Swedish renewable energy company Vattenfall, nature conservation organisation De Rijke Noordzee and the Royal Netherlands Institute for Sea Research NIOZ are to undertake a joint study to investigate whether wind turbine foundations can support marine life.
Previous studies have focused on projects to enhance biodiversity in the vicinity of turbines. In contrast, the new research, which will be conducted at the Hollandse Kust Zuid wind farm, will look at whether the structures themselves can contribute to the surrounding ecosystem.The wind farm is currently under construction 18–34 kilometres off the Dutch coast.
The study will focus on so-called water-replenishment holes in the turbine foundations. The elliptical openings, which measure about 30 centimetres by one metre, are located just below the water surface.
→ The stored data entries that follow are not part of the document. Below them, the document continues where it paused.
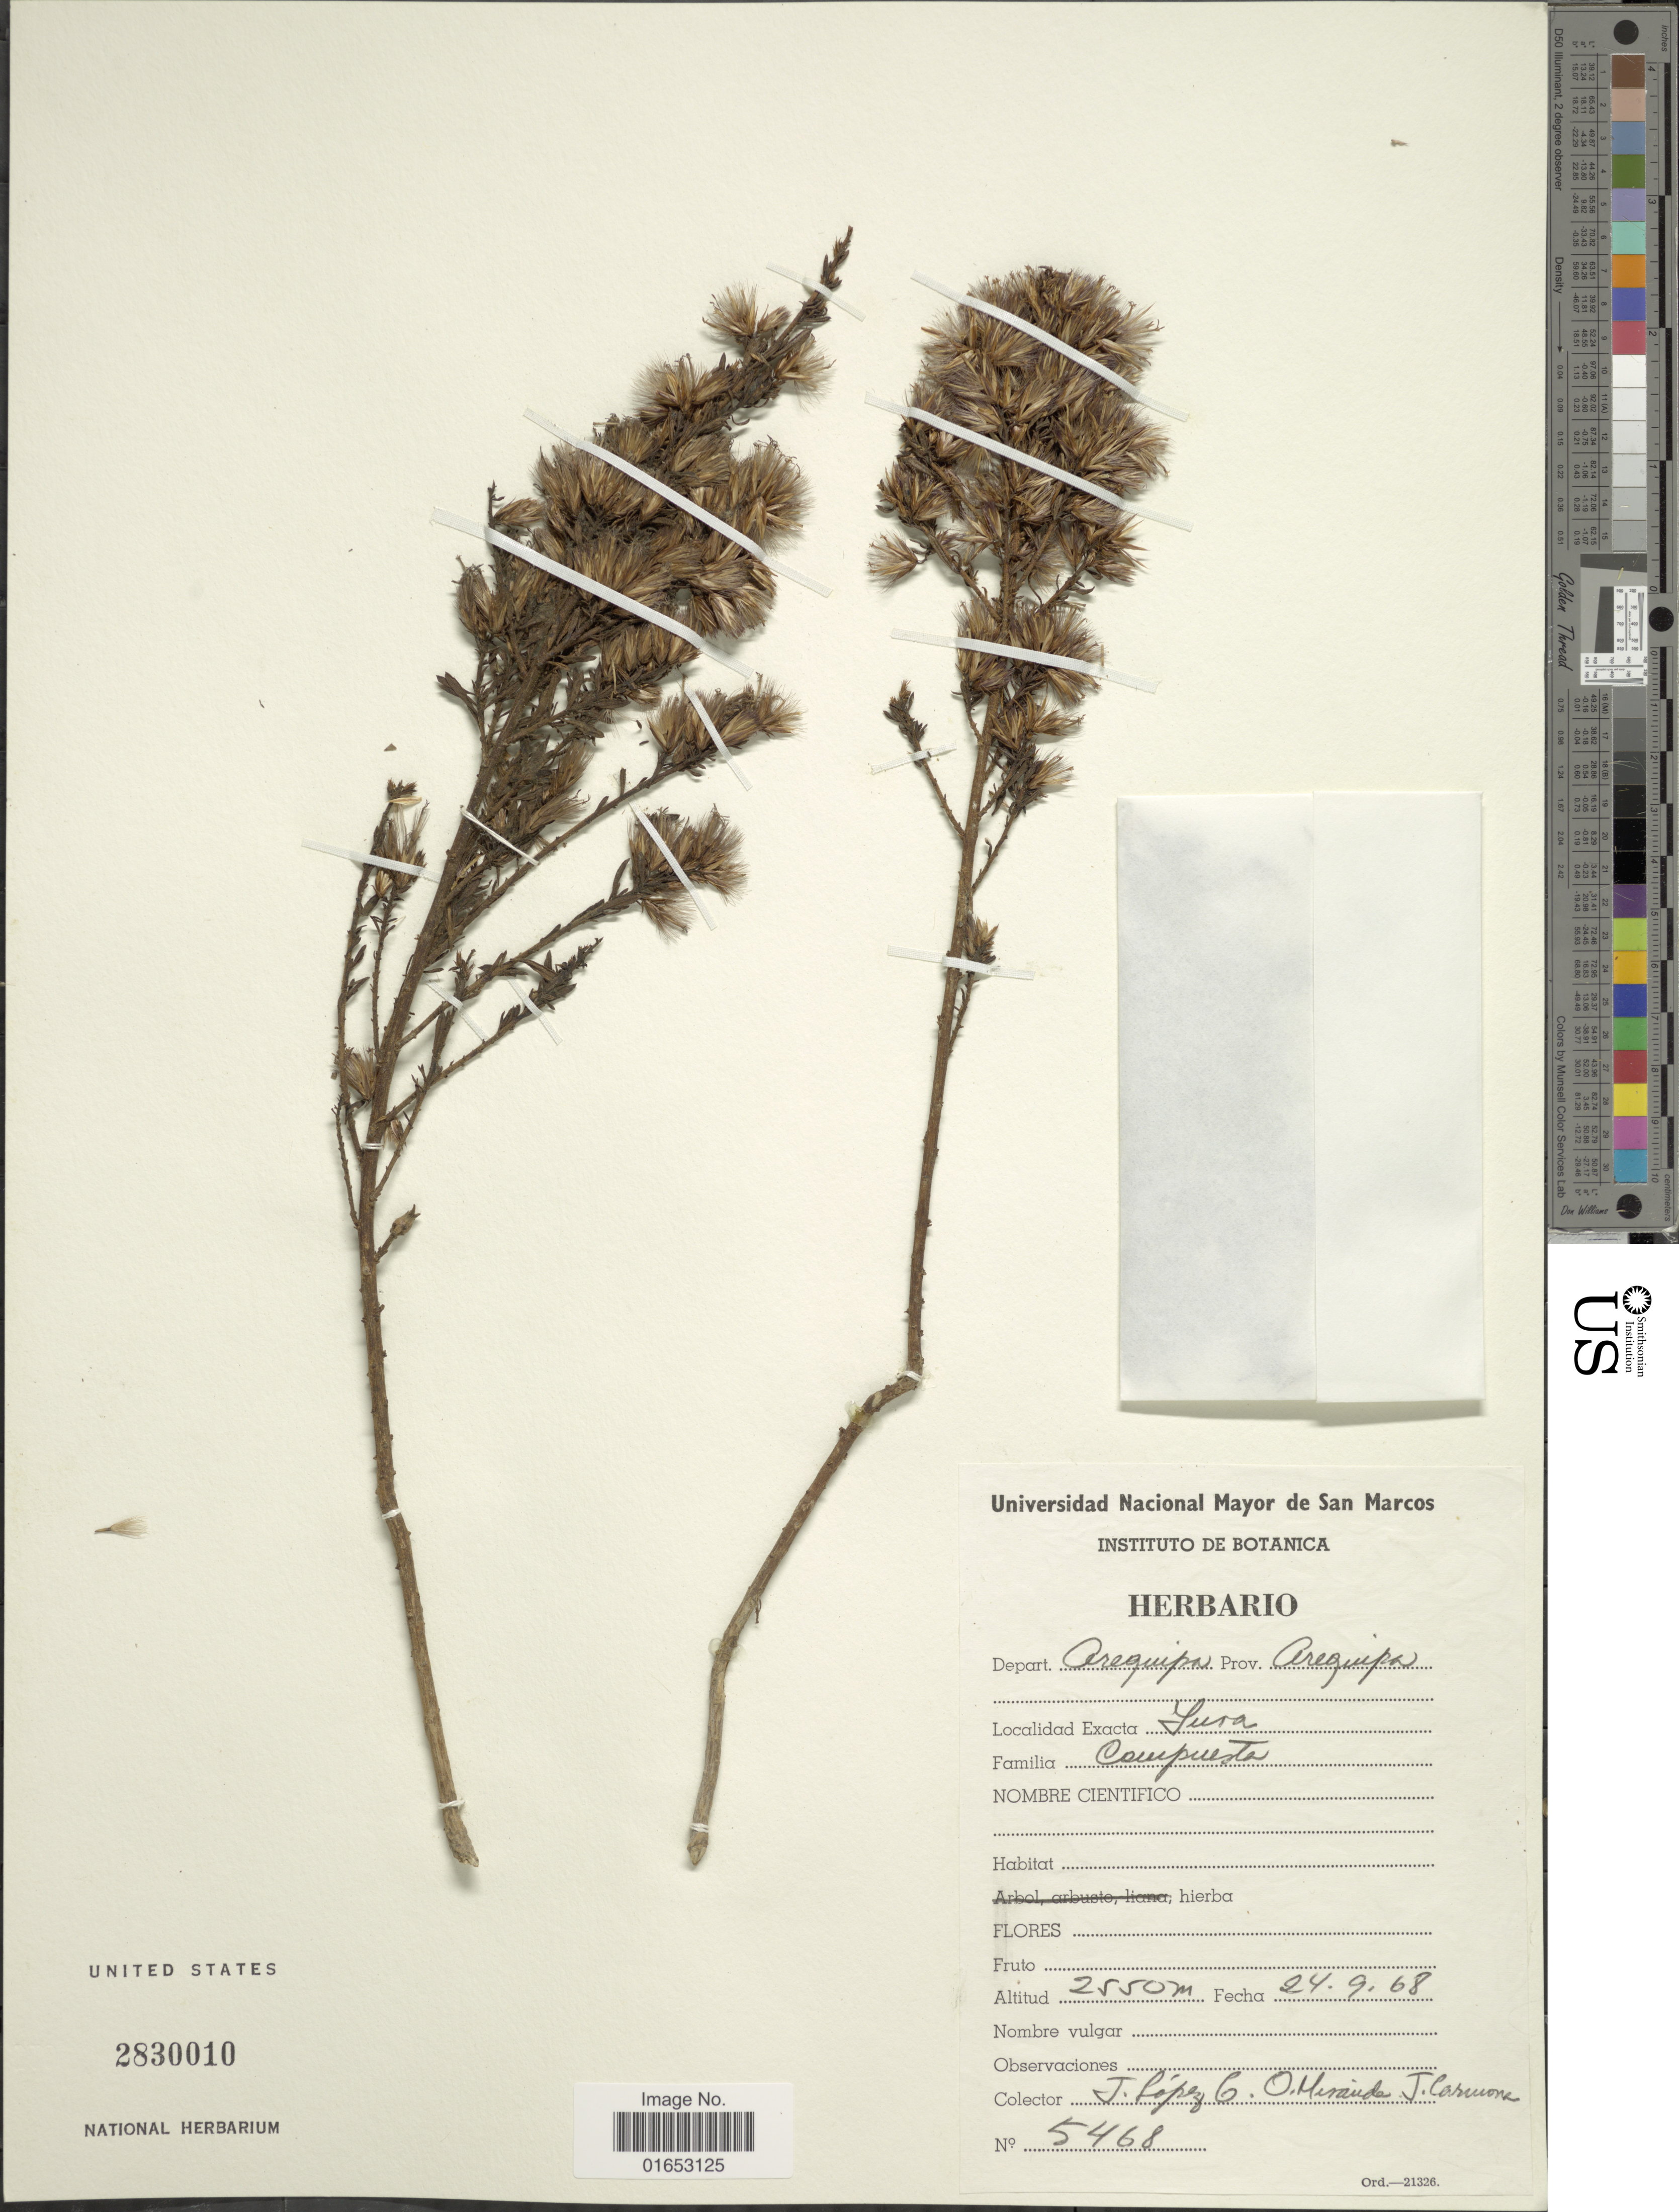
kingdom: Plantae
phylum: Tracheophyta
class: Magnoliopsida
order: Asterales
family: Asteraceae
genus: Helogyne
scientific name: Helogyne straminea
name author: (DC.) B.L. Rob.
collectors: J. López G., O. Miranda & J. Carmona A.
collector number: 5468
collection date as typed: Transcribed d/m/y: 24/9/68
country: Peru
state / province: Arequipa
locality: Depart. Arequipa, Yura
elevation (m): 2550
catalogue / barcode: US 2830010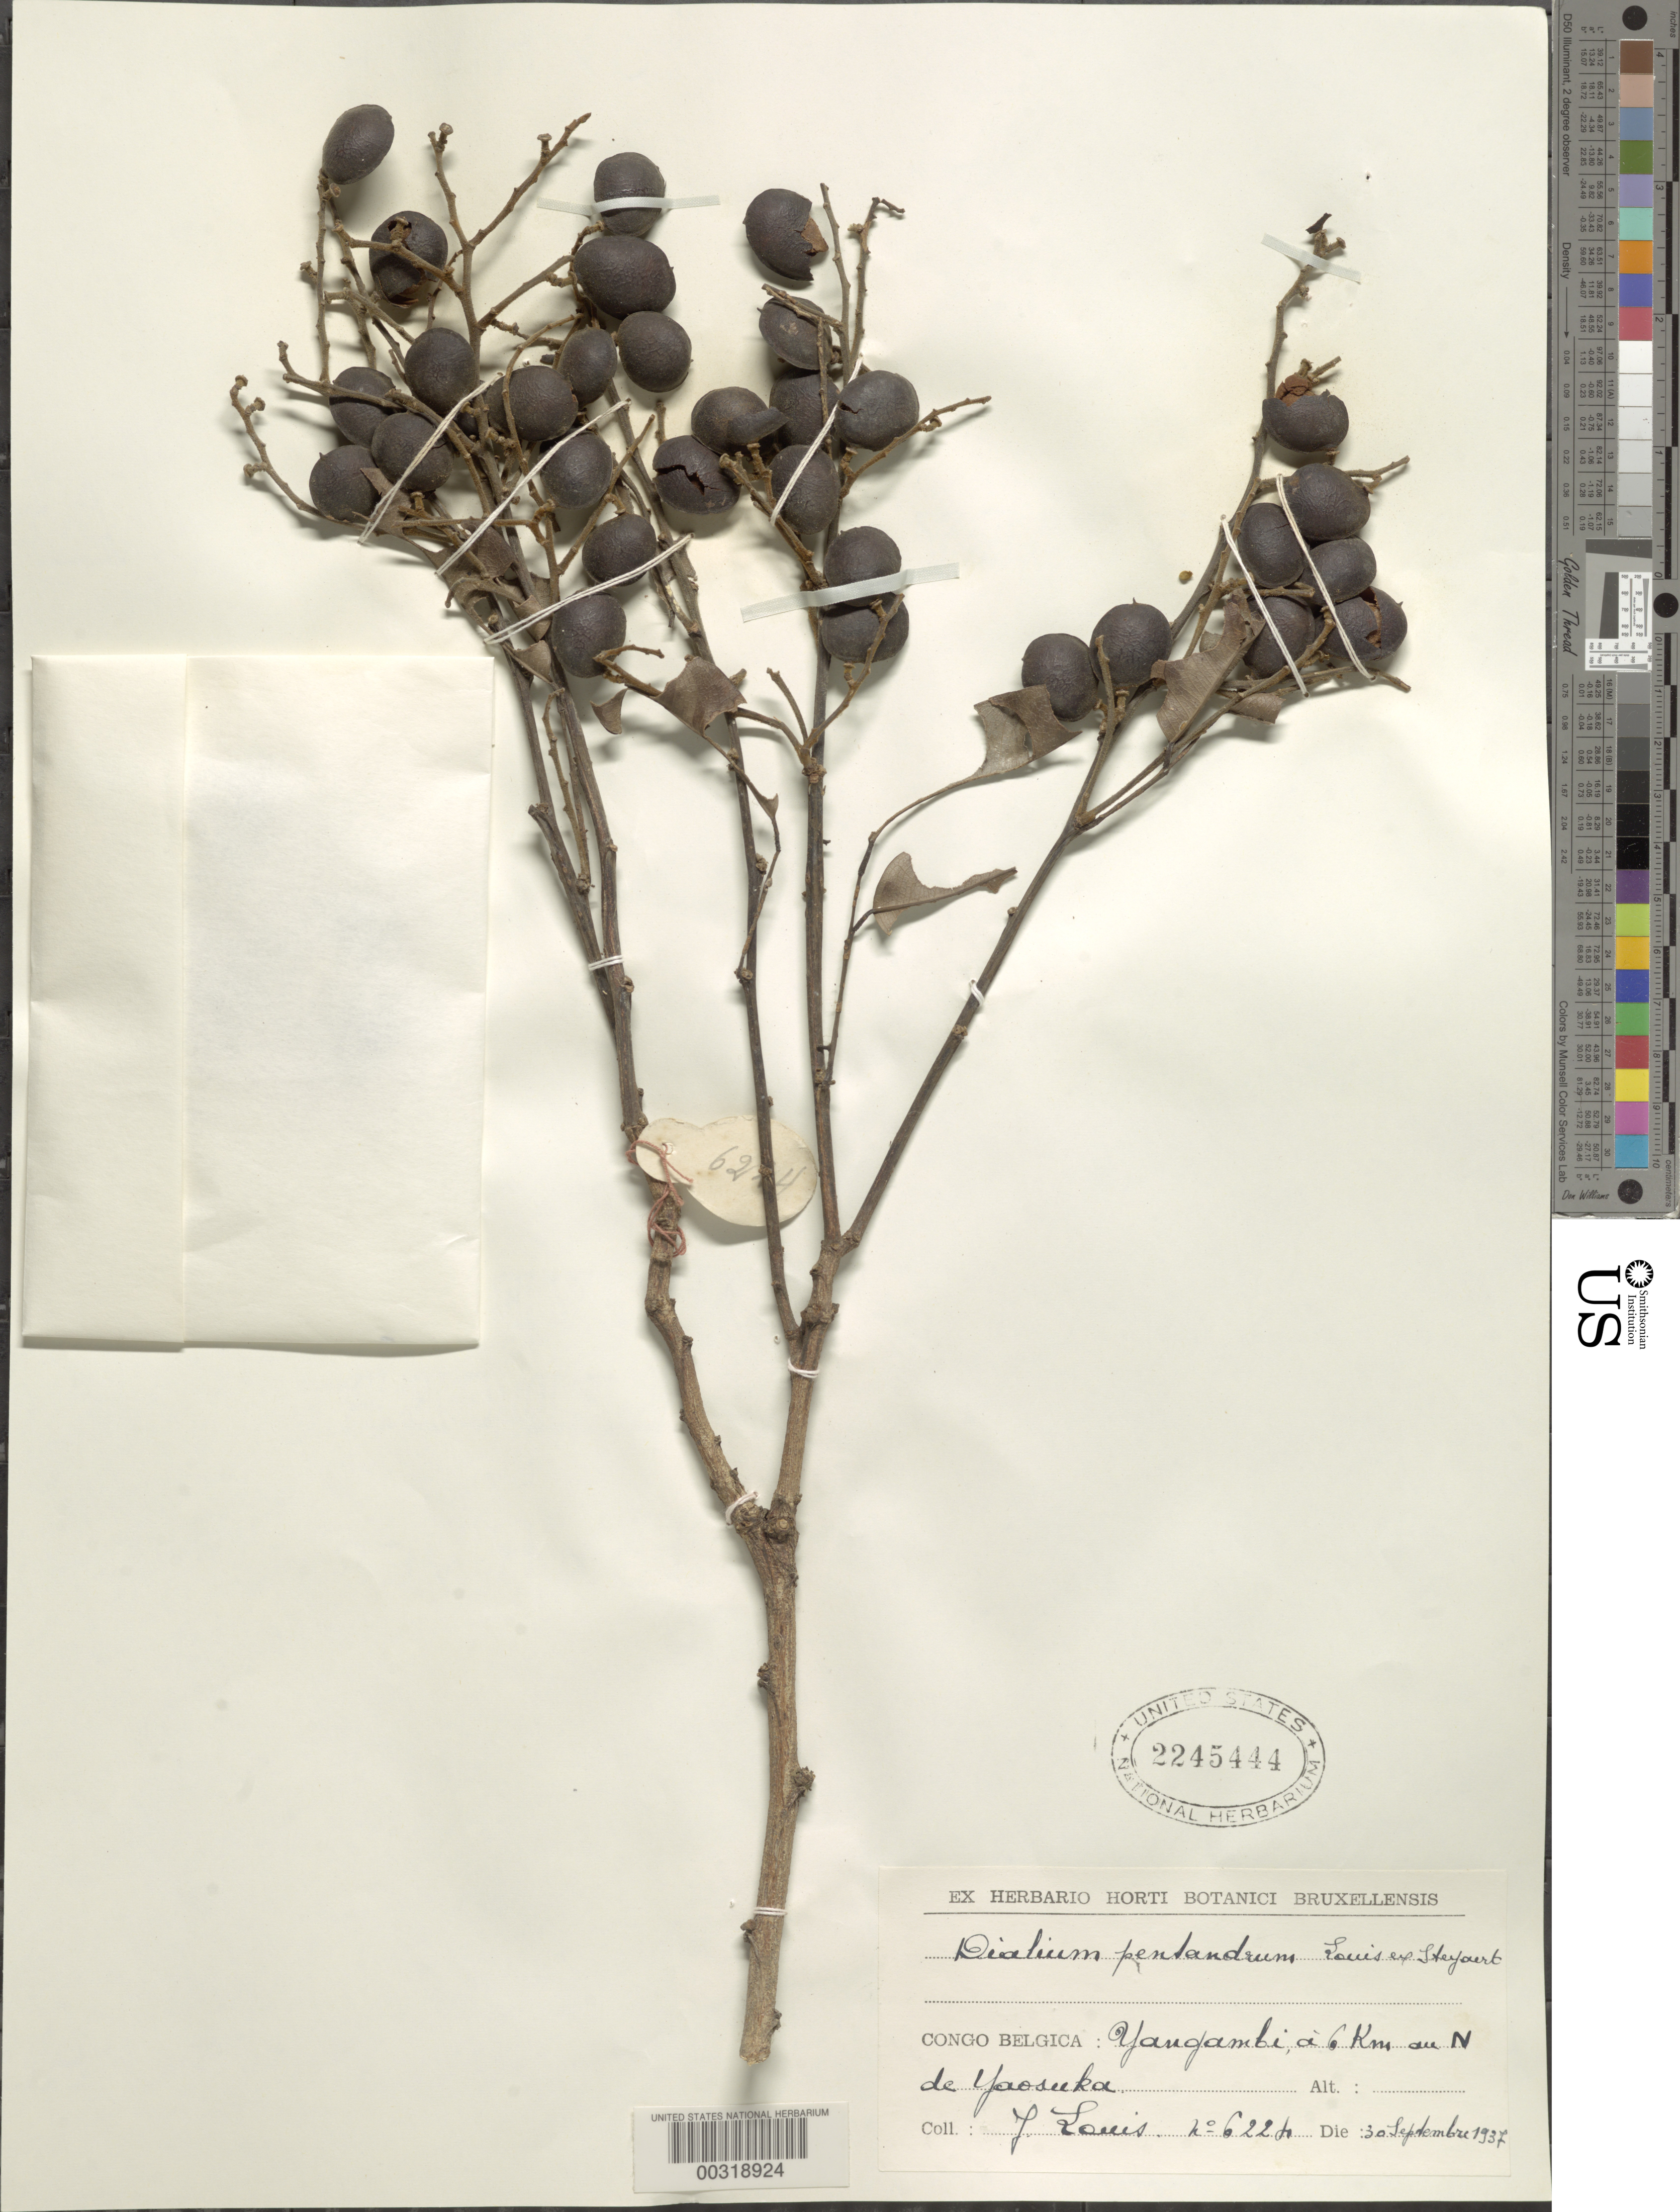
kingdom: Plantae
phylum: Tracheophyta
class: Magnoliopsida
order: Fabales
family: Fabaceae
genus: Dialium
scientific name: Dialium pentandrum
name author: Louis ex Steyaert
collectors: J. Louis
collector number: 6224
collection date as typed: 30 Sep 1937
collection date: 1937-09-30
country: Congo, Democratic Republic of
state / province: Tshopo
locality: Yangambi, 6 km n of yaosuka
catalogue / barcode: US 2245444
They offer an opportunity for fish and other marine species to enter and leave again, and the study will determine whether or not they use the inside of the turbine foundations to settle, shelter and as a feeding ground.
‘If the results meet our expectations, this will boost marine biodiversity,’ said Erwin Coolen, programme director at De Rijke Noordzee. ‘Nature inclusive design is the future. I am proud we are working with Vattenfall on these kinds of innovative solutions, that will provide our country with sustainable energy while strengthening the environment at the same time.’
Vattenfall is keen to increase biodiversity in and around its offshore wind farms and hopes to gain insights that will make future projects more wildlife friendly. ‘Offshore wind is growing rapidly and will continue to expand significantly over the next years,’ said Gijs Nijsten, who is responsible for sustainability at Hollandse Kust Zuid. ‘We are constantly looking for ways to minimise the impact our projects have on the ecosystem. Continuous innovation and modification of turbines has led to an ever-improving balance between sustainable produced electricity and a healthy ecosystem.’
De Rijke Noordzee will include the findings in an open-source toolbox, dubbed ‘Nature development in wind parks’, that it’s developing for use by wind farm developers.